Both the scientific literature and a plethora of self-reported data indicate that ketogenic diets can be powerful tools for decreasing total body mass and body fat while maintaining or even increasing lean body mass. The best ultra-endurance runners can operate very efficiently in ketosis. However, for athletes in high-intensity sports or performing repeated explosive movements, being in a state of ketosis may not be conducive to maximizing performance. An optimal nutrition plan for these athletes might be one where the body is kept in ketosis except for windows of time around competitions. Oscillating between ketogenic and non-ketogenic states is difficult on the body. Firstly, more work is needed to determine how best to re-introduce carbohydrates, possibly for durations of <1 week, in order to avoid the water weight gain response.
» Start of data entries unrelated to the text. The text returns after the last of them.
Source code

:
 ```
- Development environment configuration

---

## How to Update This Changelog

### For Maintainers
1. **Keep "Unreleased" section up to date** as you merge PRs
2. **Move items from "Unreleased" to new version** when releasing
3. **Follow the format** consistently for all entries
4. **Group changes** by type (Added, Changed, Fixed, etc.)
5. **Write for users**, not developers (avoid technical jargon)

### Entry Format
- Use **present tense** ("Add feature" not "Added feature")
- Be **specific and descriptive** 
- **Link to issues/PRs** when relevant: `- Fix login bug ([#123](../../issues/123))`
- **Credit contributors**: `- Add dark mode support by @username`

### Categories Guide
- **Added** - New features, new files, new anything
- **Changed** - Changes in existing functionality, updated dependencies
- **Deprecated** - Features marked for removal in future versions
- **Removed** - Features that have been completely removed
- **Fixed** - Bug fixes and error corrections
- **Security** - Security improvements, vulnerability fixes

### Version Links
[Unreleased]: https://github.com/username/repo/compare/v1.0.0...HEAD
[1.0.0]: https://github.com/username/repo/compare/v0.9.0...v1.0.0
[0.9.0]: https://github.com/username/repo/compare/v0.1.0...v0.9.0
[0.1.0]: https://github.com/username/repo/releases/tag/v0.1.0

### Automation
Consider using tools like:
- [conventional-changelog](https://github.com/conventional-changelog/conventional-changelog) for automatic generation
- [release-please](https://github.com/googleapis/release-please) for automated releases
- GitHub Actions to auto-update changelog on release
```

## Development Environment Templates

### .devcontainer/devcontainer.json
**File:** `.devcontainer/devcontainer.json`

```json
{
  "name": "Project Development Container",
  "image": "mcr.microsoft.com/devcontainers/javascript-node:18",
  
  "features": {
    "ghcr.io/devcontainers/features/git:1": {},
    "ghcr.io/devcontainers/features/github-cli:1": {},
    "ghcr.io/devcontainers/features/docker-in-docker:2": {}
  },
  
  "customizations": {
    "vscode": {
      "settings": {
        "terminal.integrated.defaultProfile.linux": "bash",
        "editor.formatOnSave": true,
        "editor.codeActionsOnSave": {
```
Secondly, while it only takes a single meal to bounce out of ketosis, reaching a ketogenic state takes several days. Supplement scientists are conducting very preliminary studies on consuming exogenous ketone body supplements to help flip the body’s switch back to ketosis in a matter of hours, or possibly even provide a mid-competition energy boost. One of the major challenges in creating a ketone body supplement is that the active form, a ketone ester (not a ketone salt), is unstable and breaks down quickly. If a manufacturer is able to solve the stability problem, they’re left with a palatability problem: esters often have offensive smell and taste. Once an effective and tolerable ketone ester hits the market (and a few are on their way), it will be exciting to see how athletes—keto and non-keto alike— experiment with them in their training and everyday nutrition.